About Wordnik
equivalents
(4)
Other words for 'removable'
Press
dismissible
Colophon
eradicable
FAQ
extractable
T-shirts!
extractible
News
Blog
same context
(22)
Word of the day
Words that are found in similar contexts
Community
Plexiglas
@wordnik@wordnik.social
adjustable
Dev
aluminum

************

EXERCISE OBJECTIVE:
The full listing is to be written out again, exactly as shown.

RESPONSE TO THIS TASK:
About Wordnik
equivalents
(4)
Other words for 'removable'
Press
dismissible
Colophon
eradicable
FAQ
extractable
T-shirts!
extractible
News
Blog
same context
(22)
Word of the day
Words that are found in similar contexts
Community
Plexiglas
@wordnik@wordnik.social
adjustable
Dev
aluminum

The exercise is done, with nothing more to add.